Write out the data below exactly, beginning with the first line and ending once the line that has "(fp_line (start 21.203 7.986)" is written.

--- GIVEN ENTRIES ---

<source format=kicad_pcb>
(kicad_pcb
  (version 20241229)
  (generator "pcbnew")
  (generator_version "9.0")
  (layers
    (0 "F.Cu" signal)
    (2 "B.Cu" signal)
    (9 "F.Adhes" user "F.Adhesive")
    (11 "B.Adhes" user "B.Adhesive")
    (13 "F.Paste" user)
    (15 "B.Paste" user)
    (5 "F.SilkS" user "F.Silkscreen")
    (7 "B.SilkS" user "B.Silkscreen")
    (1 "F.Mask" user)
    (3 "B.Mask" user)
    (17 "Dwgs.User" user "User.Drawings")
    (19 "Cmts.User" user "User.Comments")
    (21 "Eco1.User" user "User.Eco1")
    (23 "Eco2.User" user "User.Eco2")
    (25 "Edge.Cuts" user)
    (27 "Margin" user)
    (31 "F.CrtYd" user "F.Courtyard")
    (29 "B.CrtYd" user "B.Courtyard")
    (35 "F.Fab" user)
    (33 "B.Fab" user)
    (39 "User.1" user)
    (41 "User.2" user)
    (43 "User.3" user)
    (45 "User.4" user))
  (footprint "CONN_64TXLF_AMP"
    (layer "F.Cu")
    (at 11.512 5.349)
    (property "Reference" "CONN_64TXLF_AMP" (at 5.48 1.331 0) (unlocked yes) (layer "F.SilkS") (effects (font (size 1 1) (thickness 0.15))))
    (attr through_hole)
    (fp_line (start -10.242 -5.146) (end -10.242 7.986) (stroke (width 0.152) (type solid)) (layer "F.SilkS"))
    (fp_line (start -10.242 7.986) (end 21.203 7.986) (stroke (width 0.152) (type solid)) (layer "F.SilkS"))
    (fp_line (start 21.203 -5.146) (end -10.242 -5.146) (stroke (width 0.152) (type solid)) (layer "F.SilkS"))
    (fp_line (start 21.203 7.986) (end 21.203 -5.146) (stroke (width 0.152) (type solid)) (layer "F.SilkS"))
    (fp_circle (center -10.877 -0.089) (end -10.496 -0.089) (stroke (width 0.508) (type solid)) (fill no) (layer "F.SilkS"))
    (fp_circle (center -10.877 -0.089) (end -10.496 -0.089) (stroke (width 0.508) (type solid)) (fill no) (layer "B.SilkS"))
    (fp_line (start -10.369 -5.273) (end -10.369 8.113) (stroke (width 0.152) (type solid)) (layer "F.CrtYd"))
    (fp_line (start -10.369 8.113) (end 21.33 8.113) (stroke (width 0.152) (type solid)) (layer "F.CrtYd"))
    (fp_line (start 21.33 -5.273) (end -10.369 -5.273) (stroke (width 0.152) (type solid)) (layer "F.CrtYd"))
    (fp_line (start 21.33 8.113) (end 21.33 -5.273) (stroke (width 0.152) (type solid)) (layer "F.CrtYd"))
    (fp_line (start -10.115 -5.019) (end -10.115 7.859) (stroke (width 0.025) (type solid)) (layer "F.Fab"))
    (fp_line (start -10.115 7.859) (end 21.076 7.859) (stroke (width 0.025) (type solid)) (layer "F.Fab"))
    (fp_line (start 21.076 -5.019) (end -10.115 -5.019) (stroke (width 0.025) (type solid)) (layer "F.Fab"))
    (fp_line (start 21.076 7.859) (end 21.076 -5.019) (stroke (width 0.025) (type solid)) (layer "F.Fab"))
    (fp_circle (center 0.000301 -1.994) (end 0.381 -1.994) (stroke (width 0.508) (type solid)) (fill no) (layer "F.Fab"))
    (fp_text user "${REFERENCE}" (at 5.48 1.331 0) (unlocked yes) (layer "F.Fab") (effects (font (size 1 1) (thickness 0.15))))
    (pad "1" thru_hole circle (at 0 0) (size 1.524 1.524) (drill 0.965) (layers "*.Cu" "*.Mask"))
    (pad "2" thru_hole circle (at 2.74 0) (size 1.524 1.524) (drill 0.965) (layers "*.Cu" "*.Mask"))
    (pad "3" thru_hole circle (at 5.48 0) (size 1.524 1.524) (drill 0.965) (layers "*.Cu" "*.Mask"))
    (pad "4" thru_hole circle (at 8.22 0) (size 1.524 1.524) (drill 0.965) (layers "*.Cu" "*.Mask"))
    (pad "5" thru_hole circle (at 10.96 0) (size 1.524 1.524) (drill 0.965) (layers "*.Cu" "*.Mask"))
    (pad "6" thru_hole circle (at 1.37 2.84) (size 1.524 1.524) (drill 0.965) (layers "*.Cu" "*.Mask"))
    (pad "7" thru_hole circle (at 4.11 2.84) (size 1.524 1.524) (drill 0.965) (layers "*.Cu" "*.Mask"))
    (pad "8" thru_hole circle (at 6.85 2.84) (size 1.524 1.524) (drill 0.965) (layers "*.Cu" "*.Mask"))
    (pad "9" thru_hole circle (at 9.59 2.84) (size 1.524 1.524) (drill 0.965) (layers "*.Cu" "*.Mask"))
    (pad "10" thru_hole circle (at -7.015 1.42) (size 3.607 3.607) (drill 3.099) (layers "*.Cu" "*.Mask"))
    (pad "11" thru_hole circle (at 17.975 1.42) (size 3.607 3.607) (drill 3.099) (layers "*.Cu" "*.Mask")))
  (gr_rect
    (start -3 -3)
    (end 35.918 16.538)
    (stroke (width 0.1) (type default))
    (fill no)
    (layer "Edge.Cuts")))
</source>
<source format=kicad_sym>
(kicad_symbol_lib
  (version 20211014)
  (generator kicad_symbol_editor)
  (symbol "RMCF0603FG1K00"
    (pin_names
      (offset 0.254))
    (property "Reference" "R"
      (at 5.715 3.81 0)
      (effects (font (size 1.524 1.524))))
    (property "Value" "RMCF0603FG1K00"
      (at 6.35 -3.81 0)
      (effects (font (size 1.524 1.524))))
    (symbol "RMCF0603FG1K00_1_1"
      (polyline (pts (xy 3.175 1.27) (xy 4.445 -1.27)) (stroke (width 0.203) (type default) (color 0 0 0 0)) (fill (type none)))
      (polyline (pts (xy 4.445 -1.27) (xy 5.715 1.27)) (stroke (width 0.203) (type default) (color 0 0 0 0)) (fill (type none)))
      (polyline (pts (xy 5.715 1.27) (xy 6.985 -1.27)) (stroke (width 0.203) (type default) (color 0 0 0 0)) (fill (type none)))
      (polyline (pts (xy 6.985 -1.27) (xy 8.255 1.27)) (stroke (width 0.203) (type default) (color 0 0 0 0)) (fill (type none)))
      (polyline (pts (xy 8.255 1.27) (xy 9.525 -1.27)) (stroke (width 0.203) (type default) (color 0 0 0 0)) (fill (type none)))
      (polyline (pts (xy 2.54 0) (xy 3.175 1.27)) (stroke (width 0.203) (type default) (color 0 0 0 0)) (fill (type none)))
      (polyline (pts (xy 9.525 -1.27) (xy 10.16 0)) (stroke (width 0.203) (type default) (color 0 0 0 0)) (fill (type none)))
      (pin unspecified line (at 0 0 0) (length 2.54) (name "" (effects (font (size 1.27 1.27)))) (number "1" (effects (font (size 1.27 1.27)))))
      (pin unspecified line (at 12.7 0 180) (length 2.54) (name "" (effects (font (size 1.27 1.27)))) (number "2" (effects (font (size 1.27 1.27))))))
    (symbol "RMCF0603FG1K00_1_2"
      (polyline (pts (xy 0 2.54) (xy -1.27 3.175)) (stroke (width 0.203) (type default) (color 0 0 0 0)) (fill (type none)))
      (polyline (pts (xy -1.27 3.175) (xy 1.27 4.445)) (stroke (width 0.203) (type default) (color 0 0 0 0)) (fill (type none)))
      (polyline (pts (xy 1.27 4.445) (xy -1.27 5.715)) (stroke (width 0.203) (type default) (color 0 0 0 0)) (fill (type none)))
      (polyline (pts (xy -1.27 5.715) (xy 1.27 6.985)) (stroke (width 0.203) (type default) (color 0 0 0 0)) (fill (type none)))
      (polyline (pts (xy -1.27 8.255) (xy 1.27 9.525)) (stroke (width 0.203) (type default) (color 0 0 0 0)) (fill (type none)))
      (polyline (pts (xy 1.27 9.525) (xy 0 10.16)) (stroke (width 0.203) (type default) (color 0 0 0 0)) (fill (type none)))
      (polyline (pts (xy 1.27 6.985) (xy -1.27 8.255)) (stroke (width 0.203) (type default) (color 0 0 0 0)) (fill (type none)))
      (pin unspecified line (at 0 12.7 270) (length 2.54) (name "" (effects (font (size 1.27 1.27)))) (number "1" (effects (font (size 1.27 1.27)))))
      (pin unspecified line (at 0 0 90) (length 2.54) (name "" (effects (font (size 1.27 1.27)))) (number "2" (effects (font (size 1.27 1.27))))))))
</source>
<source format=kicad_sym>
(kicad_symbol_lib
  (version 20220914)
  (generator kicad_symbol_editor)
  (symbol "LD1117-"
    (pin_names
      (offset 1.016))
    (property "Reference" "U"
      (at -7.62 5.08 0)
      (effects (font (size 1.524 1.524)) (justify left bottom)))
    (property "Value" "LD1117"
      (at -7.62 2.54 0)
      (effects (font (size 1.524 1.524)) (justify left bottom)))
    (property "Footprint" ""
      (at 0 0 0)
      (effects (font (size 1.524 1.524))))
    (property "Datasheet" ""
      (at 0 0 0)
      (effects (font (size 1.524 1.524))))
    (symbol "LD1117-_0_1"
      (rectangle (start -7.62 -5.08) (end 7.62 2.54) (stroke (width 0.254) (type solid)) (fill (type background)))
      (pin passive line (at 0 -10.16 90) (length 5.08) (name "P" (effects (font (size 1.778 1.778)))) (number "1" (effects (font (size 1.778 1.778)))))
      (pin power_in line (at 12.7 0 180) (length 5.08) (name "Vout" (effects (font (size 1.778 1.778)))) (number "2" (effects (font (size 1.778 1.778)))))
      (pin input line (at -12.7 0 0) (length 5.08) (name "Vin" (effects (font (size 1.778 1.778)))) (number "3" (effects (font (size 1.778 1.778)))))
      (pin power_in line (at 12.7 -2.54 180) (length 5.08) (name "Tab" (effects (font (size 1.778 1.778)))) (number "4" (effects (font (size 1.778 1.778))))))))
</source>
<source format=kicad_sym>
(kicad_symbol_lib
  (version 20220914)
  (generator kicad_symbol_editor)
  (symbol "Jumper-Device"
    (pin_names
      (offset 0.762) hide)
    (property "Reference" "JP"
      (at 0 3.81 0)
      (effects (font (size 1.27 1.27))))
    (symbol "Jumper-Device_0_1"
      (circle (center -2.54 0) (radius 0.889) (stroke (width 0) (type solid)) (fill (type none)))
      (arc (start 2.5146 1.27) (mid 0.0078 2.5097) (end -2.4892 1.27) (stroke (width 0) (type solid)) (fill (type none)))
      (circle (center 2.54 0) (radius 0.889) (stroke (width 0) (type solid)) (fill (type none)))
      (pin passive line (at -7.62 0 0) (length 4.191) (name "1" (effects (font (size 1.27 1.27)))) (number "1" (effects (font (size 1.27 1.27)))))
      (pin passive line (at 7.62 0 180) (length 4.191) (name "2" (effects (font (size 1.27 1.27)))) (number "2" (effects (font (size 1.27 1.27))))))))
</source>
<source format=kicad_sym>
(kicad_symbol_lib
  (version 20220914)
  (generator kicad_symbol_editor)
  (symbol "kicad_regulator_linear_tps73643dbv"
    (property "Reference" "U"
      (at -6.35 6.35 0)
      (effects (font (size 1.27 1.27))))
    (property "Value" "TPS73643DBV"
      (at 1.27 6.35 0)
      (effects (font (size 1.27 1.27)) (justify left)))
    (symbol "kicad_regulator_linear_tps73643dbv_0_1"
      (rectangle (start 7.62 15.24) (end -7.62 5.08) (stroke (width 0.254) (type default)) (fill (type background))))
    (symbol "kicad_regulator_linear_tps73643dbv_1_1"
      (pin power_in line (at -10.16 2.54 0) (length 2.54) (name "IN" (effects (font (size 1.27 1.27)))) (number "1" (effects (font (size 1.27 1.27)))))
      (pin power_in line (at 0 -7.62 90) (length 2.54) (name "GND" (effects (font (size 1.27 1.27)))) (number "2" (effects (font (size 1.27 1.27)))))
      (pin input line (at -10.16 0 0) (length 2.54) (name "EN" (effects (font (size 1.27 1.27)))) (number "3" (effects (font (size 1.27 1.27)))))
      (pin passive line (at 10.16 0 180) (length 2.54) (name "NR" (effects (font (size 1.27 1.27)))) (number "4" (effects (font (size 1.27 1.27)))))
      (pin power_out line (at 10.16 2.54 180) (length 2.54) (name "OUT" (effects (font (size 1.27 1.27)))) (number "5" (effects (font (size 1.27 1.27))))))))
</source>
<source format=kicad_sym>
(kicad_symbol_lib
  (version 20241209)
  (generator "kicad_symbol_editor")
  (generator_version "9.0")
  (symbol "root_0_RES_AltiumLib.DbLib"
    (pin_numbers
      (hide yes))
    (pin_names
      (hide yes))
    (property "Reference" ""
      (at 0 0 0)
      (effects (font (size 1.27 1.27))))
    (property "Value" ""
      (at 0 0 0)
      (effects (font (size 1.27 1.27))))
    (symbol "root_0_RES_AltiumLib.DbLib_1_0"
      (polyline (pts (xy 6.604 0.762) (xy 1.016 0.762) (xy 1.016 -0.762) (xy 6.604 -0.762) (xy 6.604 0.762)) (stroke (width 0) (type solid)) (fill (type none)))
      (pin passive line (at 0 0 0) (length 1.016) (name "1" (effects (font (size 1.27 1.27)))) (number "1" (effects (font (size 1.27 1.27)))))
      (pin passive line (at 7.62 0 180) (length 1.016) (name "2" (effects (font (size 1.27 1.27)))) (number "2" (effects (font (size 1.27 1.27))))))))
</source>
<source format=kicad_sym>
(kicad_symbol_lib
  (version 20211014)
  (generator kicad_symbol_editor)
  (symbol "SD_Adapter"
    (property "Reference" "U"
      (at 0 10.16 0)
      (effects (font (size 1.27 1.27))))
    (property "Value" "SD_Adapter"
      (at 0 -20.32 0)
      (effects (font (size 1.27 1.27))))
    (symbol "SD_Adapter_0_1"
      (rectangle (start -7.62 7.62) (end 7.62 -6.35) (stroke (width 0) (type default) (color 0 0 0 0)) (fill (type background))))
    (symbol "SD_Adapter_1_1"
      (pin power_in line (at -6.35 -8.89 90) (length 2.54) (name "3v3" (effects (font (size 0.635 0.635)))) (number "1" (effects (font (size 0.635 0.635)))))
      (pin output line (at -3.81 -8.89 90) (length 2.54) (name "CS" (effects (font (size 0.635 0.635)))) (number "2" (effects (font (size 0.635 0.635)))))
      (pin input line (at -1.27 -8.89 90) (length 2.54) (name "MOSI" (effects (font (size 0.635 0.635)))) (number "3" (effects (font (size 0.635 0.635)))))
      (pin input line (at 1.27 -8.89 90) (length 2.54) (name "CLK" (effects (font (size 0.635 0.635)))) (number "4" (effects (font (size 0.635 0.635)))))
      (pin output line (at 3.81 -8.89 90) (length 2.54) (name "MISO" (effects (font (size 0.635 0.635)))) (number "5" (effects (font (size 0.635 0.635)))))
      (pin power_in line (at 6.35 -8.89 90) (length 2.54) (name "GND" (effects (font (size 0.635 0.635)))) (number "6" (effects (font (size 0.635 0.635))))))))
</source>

---

▸ YOUR RESPONSE
<source format=kicad_pcb>
(kicad_pcb
  (version 20241229)
  (generator "pcbnew")
  (generator_version "9.0")
  (layers
    (0 "F.Cu" signal)
    (2 "B.Cu" signal)
    (9 "F.Adhes" user "F.Adhesive")
    (11 "B.Adhes" user "B.Adhesive")
    (13 "F.Paste" user)
    (15 "B.Paste" user)
    (5 "F.SilkS" user "F.Silkscreen")
    (7 "B.SilkS" user "B.Silkscreen")
    (1 "F.Mask" user)
    (3 "B.Mask" user)
    (17 "Dwgs.User" user "User.Drawings")
    (19 "Cmts.User" user "User.Comments")
    (21 "Eco1.User" user "User.Eco1")
    (23 "Eco2.User" user "User.Eco2")
    (25 "Edge.Cuts" user)
    (27 "Margin" user)
    (31 "F.CrtYd" user "F.Courtyard")
    (29 "B.CrtYd" user "B.Courtyard")
    (35 "F.Fab" user)
    (33 "B.Fab" user)
    (39 "User.1" user)
    (41 "User.2" user)
    (43 "User.3" user)
    (45 "User.4" user))
  (footprint "CONN_64TXLF_AMP"
    (layer "F.Cu")
    (at 11.512 5.349)
    (property "Reference" "CONN_64TXLF_AMP" (at 5.48 1.331 0) (unlocked yes) (layer "F.SilkS") (effects (font (size 1 1) (thickness 0.15))))
    (attr through_hole)
    (fp_line (start -10.242 -5.146) (end -10.242 7.986) (stroke (width 0.152) (type solid)) (layer "F.SilkS"))
    (fp_line (start -10.242 7.986) (end 21.203 7.986) (stroke (width 0.152) (type solid)) (layer "F.SilkS"))
    (fp_line (start 21.203 -5.146) (end -10.242 -5.146) (stroke (width 0.152) (type solid)) (layer "F.SilkS"))
    (fp_line (start 21.203 7.986) (end 21.203 -5.146) (stroke (width 0.152) (type solid)) (layer "F.SilkS"))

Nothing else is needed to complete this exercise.